> **EXTRAIT À LIRE**
Comment vous avez été informée de l’existence de cet audit réalisé entre janvier et février 2014 ?

Cet audit interne a été suivi par un second audit interne centré sur la sécurité des salariés. J’ai pu consulter le premier audit. Et on m’a donné les principales conclusions du second audit. Je ne vais évidemment pas révéler ma source. Mais la manière dont j’ai eu cet audit dénote du fait que tout cela devait rester secret.

 

Pourquoi la SNCF a commandé cet audit ?

Si les conclusions n’avaient pas vocation à être rendues publiques, cet audit interne fait partie d’un processus normal d’amélioration du réseau. A partir de 2012, PACA a été considéré comme un nœud ferroviaire posant des problèmes. Du coup, la SNCF a décidé de réagir. Et un processus d’audit a été mis en place. Ce qui est logique.

> **DONNÉES FOURNIES**

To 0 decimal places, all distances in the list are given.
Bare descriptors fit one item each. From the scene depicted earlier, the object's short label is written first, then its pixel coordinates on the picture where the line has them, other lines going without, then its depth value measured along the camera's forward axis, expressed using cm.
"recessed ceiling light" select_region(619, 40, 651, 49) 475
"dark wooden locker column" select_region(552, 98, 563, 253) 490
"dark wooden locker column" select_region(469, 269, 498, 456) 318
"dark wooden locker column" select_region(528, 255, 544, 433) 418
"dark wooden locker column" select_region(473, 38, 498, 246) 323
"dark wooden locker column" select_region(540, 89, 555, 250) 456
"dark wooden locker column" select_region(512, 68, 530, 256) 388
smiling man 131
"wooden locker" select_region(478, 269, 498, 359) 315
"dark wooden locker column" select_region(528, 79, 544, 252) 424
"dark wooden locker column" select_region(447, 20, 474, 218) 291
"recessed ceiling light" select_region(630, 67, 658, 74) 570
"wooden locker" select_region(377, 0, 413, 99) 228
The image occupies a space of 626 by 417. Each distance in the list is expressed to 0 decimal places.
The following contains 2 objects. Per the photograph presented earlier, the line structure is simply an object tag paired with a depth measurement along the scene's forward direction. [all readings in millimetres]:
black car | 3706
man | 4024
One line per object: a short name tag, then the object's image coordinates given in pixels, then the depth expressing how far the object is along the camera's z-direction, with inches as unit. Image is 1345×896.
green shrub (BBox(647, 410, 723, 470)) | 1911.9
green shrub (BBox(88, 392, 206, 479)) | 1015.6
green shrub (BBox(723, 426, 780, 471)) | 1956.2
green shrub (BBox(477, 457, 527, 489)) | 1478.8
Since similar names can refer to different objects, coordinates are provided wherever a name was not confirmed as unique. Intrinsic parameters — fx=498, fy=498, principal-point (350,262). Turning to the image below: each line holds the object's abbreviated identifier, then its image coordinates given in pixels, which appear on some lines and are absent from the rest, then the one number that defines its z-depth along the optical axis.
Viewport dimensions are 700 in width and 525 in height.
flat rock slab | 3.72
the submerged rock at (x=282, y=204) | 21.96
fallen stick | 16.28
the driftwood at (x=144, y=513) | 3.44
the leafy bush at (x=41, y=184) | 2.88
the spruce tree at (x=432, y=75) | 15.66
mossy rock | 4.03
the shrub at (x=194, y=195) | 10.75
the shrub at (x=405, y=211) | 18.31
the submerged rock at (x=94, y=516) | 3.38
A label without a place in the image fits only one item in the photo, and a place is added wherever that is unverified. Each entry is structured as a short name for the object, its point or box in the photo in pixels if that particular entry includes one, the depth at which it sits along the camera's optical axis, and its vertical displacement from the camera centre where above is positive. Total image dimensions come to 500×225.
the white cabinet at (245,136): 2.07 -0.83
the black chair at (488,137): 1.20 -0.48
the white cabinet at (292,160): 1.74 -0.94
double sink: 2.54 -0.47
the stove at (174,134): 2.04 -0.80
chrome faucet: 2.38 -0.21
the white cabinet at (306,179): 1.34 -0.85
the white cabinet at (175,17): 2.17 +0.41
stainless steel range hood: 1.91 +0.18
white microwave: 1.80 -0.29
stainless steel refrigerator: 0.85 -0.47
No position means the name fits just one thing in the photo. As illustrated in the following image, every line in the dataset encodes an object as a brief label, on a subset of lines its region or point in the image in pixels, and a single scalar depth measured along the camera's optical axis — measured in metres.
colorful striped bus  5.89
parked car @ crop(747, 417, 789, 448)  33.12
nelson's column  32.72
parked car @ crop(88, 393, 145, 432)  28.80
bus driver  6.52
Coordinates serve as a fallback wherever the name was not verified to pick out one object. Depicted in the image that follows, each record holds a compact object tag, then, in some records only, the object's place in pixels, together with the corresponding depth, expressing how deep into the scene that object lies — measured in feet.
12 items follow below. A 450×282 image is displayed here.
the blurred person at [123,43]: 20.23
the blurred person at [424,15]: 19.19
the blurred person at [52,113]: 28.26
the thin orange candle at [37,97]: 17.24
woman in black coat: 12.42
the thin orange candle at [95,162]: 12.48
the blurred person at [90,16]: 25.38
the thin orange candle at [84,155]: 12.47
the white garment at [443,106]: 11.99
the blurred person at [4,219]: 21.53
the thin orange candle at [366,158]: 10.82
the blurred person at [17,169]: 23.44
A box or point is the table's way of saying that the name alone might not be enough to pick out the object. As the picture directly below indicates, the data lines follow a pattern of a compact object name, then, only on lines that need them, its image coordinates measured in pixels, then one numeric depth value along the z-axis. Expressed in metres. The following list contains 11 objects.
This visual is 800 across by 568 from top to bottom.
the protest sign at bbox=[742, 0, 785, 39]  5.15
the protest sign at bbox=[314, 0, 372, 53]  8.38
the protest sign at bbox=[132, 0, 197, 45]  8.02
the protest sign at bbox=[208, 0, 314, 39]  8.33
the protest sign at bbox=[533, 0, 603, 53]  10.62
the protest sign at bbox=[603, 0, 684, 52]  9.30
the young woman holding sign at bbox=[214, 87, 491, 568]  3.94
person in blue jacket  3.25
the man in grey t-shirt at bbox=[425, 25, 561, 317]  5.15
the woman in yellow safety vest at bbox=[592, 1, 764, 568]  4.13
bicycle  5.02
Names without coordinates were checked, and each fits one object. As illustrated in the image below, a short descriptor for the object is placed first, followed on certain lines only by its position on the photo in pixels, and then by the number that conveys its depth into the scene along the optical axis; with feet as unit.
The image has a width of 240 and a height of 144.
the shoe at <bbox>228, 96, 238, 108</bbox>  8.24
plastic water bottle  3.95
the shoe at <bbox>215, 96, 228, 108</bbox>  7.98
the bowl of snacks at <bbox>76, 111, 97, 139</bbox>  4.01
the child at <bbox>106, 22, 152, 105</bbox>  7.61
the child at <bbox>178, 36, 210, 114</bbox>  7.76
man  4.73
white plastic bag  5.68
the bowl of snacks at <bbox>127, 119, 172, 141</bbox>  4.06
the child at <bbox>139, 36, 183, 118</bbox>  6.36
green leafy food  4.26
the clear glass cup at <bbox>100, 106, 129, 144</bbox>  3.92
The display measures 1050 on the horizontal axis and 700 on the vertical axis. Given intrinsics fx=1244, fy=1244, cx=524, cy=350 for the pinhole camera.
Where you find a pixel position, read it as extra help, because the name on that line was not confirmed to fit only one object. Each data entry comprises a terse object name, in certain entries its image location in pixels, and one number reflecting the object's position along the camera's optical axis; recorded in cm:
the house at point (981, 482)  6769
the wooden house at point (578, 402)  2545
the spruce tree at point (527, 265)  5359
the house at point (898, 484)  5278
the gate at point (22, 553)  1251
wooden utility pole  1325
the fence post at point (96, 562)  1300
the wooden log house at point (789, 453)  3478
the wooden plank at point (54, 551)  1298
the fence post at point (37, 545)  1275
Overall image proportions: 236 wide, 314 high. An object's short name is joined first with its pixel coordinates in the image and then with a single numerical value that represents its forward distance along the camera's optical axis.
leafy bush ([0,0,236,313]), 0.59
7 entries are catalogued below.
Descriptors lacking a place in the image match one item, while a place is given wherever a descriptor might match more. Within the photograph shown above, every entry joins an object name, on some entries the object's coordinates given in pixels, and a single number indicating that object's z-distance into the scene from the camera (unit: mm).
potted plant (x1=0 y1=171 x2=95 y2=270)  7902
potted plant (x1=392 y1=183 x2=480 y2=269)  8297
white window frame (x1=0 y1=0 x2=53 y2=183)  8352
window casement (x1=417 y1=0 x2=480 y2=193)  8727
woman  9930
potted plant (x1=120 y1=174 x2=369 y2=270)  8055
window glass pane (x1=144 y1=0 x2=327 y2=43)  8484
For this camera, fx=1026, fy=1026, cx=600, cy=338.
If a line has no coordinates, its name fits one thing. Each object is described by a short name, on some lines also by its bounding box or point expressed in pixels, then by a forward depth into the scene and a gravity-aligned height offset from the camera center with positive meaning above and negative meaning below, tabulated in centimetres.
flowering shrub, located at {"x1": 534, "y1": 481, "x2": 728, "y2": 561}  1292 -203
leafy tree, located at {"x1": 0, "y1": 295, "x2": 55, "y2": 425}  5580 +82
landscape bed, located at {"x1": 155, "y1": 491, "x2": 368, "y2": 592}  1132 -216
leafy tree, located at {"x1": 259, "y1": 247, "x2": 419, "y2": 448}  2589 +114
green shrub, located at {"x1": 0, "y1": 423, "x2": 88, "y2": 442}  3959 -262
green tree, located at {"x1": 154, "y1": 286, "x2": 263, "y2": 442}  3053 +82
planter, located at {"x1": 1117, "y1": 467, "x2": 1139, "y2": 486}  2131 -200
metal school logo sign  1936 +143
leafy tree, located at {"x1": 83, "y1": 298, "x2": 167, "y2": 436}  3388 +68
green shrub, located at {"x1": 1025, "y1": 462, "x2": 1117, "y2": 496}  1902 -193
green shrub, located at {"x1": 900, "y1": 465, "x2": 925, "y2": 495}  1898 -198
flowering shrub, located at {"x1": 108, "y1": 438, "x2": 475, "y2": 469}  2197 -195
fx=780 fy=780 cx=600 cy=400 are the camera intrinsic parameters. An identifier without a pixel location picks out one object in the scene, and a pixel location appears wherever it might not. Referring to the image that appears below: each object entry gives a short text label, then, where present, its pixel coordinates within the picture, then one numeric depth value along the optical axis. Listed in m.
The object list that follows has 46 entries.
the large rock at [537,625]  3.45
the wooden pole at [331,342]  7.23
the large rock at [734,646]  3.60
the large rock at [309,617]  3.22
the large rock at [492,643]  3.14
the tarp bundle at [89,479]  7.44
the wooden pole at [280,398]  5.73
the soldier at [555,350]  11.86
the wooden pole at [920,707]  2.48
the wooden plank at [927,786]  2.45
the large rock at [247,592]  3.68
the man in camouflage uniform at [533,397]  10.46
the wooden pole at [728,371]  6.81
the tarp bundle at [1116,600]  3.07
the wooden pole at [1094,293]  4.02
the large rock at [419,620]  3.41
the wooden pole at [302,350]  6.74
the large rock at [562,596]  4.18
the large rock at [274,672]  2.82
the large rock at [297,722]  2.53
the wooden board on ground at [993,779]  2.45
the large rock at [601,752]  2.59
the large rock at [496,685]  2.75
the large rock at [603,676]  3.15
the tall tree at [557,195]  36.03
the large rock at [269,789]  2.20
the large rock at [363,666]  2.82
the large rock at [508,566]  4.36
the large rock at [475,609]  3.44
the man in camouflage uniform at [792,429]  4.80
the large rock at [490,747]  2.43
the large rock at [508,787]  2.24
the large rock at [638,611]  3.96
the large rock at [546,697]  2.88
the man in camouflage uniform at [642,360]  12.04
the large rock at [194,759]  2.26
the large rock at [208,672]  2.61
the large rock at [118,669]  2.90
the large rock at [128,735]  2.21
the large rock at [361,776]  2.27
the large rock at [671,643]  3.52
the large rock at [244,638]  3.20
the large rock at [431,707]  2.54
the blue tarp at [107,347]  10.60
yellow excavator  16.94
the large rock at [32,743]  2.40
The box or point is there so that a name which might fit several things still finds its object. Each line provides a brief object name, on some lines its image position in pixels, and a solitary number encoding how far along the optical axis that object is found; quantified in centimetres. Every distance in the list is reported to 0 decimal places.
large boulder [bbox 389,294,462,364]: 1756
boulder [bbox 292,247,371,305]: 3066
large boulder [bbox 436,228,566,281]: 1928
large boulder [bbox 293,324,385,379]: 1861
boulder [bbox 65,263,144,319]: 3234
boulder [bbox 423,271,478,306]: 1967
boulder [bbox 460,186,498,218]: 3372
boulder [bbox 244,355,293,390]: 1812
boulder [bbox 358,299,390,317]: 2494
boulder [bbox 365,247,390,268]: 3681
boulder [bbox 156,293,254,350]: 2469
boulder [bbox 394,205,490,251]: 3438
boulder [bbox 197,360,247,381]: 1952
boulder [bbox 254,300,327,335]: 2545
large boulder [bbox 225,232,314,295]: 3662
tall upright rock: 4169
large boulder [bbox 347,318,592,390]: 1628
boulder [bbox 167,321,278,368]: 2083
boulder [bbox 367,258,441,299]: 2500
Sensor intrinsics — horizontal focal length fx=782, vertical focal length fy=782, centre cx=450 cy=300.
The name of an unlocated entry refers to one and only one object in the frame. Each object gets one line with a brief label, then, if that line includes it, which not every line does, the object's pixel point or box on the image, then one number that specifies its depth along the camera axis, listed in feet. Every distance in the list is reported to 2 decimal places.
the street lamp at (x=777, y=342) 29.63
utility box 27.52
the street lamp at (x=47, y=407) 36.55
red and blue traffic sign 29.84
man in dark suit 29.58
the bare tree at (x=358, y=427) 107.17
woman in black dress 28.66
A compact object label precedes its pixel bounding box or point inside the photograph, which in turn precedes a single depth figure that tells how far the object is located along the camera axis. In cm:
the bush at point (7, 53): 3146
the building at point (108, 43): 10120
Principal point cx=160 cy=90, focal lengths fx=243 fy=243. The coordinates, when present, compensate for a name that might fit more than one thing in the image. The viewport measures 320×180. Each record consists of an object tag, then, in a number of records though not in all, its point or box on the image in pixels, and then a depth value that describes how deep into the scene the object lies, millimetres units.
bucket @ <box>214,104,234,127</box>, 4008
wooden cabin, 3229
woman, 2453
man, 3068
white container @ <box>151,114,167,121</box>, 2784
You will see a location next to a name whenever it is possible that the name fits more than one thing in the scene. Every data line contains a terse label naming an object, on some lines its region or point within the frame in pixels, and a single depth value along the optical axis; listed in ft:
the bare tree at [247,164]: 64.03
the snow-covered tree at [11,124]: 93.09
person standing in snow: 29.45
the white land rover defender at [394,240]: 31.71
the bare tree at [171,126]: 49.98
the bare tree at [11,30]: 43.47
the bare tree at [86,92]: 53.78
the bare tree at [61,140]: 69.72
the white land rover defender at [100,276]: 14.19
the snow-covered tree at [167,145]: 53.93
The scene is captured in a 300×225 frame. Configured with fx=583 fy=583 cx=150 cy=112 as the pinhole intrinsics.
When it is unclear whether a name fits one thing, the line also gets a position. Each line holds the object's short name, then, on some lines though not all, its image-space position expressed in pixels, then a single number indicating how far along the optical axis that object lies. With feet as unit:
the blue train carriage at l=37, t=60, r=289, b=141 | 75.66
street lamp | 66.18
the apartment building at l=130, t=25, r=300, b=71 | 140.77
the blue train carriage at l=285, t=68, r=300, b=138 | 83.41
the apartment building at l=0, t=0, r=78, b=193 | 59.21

> **SÉRIE D'EXERCICES**
1 – D'après l'extrait sur l'audit de la SNCF, sur quoi portait le second audit interne ?
2 – Poursuivez l'extrait sur l'audit de la SNCF après sa dernière phrase.

> **RÉPONSES PAR EXERCICE**
1 – Il était centré sur la sécurité des salariés.

2 –
 

Qu’est-ce qui vous a le plus étonné alors ?

Ce rapport alarmant a été réalisé en janvier 2014. Or, en juillet 2013, il y a eu la catastrophe de Brétigny-sur-Orge, qui a provoqué la mort de 7 personnes. Pourtant, même si on sait qu’en PACA le réseau est en très mauvais état, aucune décision rapide n’a été prise. Cette absence de réaction n’est pas normale.

Les principales conclusions de cet audit interne ?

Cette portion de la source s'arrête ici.